Somehow, Josh has gone from “just another Bryce” to possibly the perfect man. I only wish I could find a way to do the same thing for him. He’s brushed it off any time I bring it up, but I know the tension with his dad weighs on him. I wish I knew what to do to fix it.
The best I could come up with was to refuse to come to the cabin unless he finally promised to go to his Sunday family dinner. Without me. I’d hoped it would make it easier for them to talk if Josh didn’t feel like he was going to have to defend me at any moment.
When he got back last night, he’d texted to tell me he was coming to our show. When I’d asked how dinner went, he’d only answered, “Fine.”
It was the kind of fine that meant it definitely wasn’t fine. But he’d done it, and now I’m here in this tiny, perfect cabin, and the next thing I do is crawl into the bed and sleep.
When I wake up, I’m truly rested. There’s something about not having anyone waiting on me that relaxes me like usually only a week of vacation can. I don’t have rehearsal. I don’t need to be at the nursing home. I don’t even need to be on hand to try one of Ava’s kitchen experiments or give Madi an opinion on her outfit. Josh has given me space to breathe, and I draw in a deep, grateful lungful.
Then my eyes pop open and I’m scrambling for my bag, because just like that, a lyric pops into my head, and I want to write it down and chase it.I asked for breathing room, but you only held me close. I thought I needed space to run, turns out I want you most.
I tap out the rhythm on my knee with the pen. It’s not perfect but it’s the start of something, and I settle in, letting the words come, crossing out, rewriting, and straightening two hours later with a finished song. The lyrics, anyway.
I climb off the bed and stretch. The room is cold, and I scoop up my notebook and head to the main part of the cabin. The weather has been so chilly lately, but here in this room, the warmth from the woodburning stove washes over my cheeks and into my cold fingertips. That sends another snatch of lyrics through my head, a possible metaphor about winter and fire and hearts that might not be too trite if I work with it some . . .

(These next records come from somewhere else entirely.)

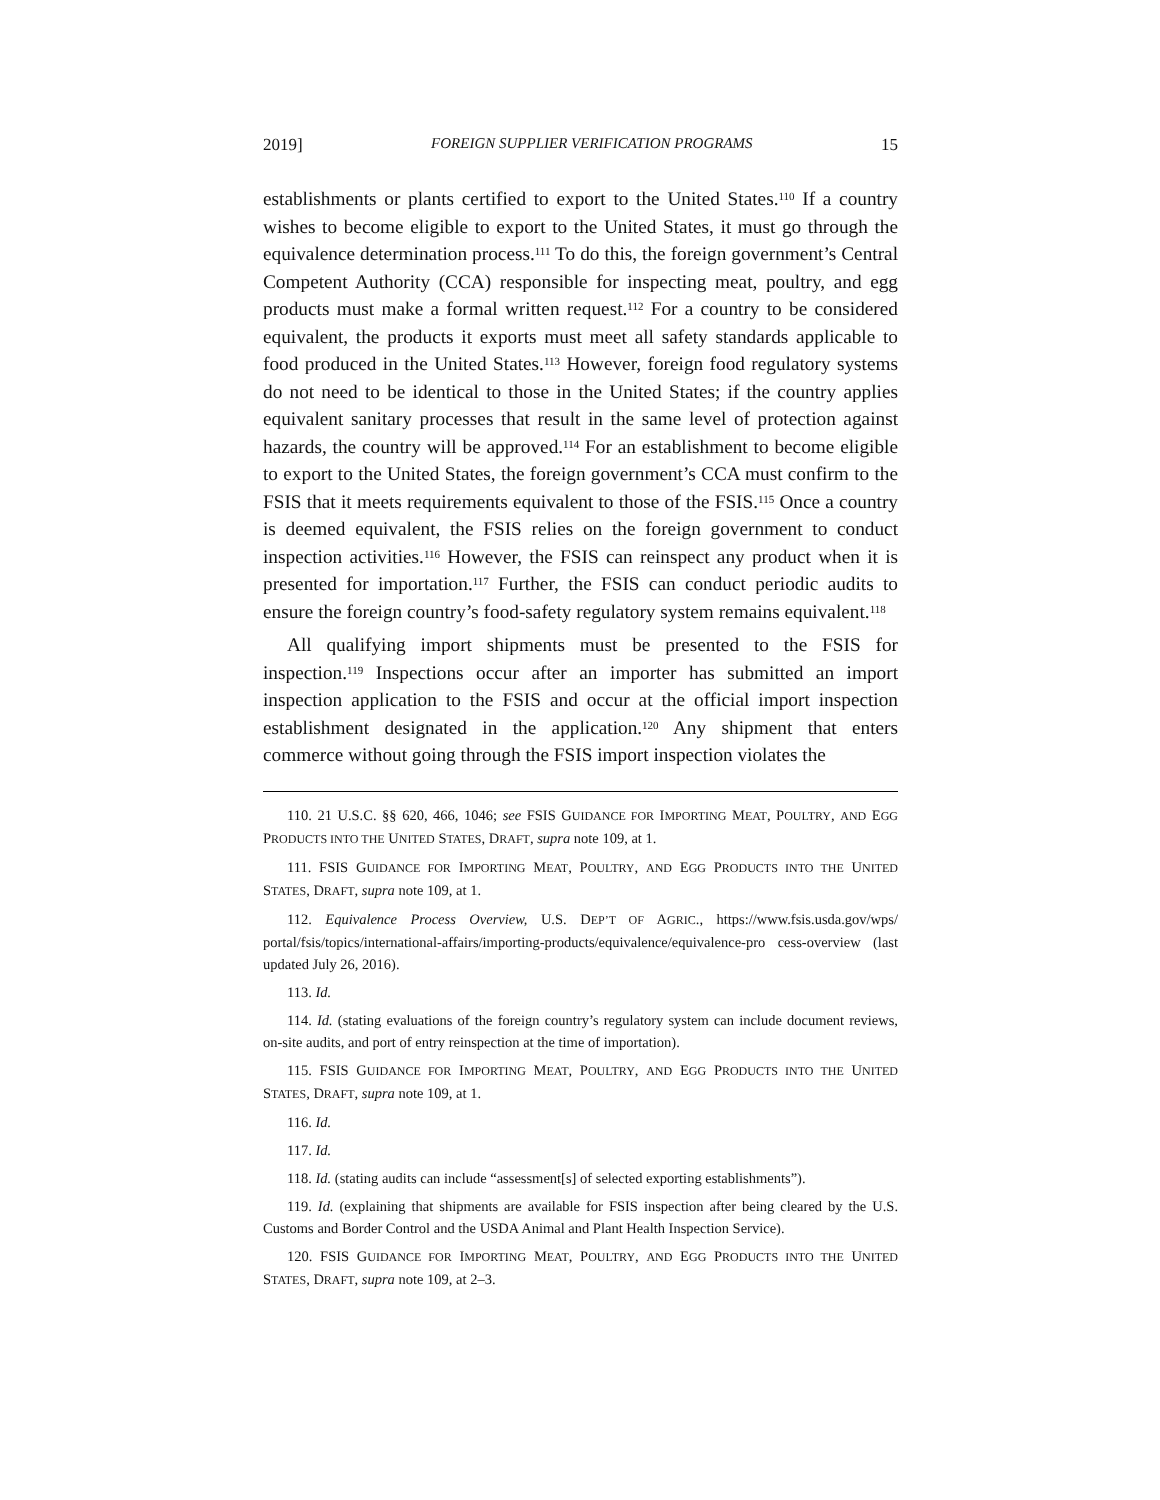2019] FOREIGN SUPPLIER VERIFICATION PROGRAMS 15
establishments or plants certified to export to the United States.<sup>110</sup> If a country wishes to become eligible to export to the United States, it must go through the equivalence determination process.<sup>111</sup> To do this, the foreign government’s Central Competent Authority (CCA) responsible for inspecting meat, poultry, and egg products must make a formal written request.<sup>112</sup> For a country to be considered equivalent, the products it exports must meet all safety standards applicable to food produced in the United States.<sup>113</sup> However, foreign food regulatory systems do not need to be identical to those in the United States; if the country applies equivalent sanitary processes that result in the same level of protection against hazards, the country will be approved.<sup>114</sup> For an establishment to become eligible to export to the United States, the foreign government’s CCA must confirm to the FSIS that it meets requirements equivalent to those of the FSIS.<sup>115</sup> Once a country is deemed equivalent, the FSIS relies on the foreign government to conduct inspection activities.<sup>116</sup> However, the FSIS can reinspect any product when it is presented for importation.<sup>117</sup> Further, the FSIS can conduct periodic audits to ensure the foreign country’s food-safety regulatory system remains equivalent.<sup>118</sup>
All qualifying import shipments must be presented to the FSIS for inspection.<sup>119</sup> Inspections occur after an importer has submitted an import inspection application to the FSIS and occur at the official import inspection establishment designated in the application.<sup>120</sup> Any shipment that enters commerce without going through the FSIS import inspection violates the
110. 21 U.S.C. §§ 620, 466, 1046; see FSIS GUIDANCE FOR IMPORTING MEAT, POULTRY, AND EGG PRODUCTS INTO THE UNITED STATES, DRAFT, supra note 109, at 1.
111. FSIS GUIDANCE FOR IMPORTING MEAT, POULTRY, AND EGG PRODUCTS INTO THE UNITED STATES, DRAFT, supra note 109, at 1.
112. Equivalence Process Overview, U.S. DEP’T OF AGRIC., https://www.fsis.usda.gov/wps/ portal/fsis/topics/international-affairs/importing-products/equivalence/equivalence-pro cess-overview (last updated July 26, 2016).
113. Id.
114. Id. (stating evaluations of the foreign country’s regulatory system can include document reviews, on-site audits, and port of entry reinspection at the time of importation).
115. FSIS GUIDANCE FOR IMPORTING MEAT, POULTRY, AND EGG PRODUCTS INTO THE UNITED STATES, DRAFT, supra note 109, at 1.
116. Id.
117. Id.
118. Id. (stating audits can include “assessment[s] of selected exporting establishments”).
119. Id. (explaining that shipments are available for FSIS inspection after being cleared by the U.S. Customs and Border Control and the USDA Animal and Plant Health Inspection Service).
120. FSIS GUIDANCE FOR IMPORTING MEAT, POULTRY, AND EGG PRODUCTS INTO THE UNITED STATES, DRAFT, supra note 109, at 2–3.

Hours later, I crawl into bed beneath the quilt, my brain tired, the cabin warm, and my notebook bursting with new snatches of melodies and lyrics.
Tuesday, I feed myself oatmeal and treat myself to a walk outside. Even with my fleece jacket, it’s too cold for me to stand it long. I check my phone, and while it doesn’t show cell service, it does show the temperature: a brisk thirty-six degrees. Whew. Texans aren’t built for that kind of cold. The walk doesn’t even last ten minutes before I’m inside, shivering in front of the woodstove.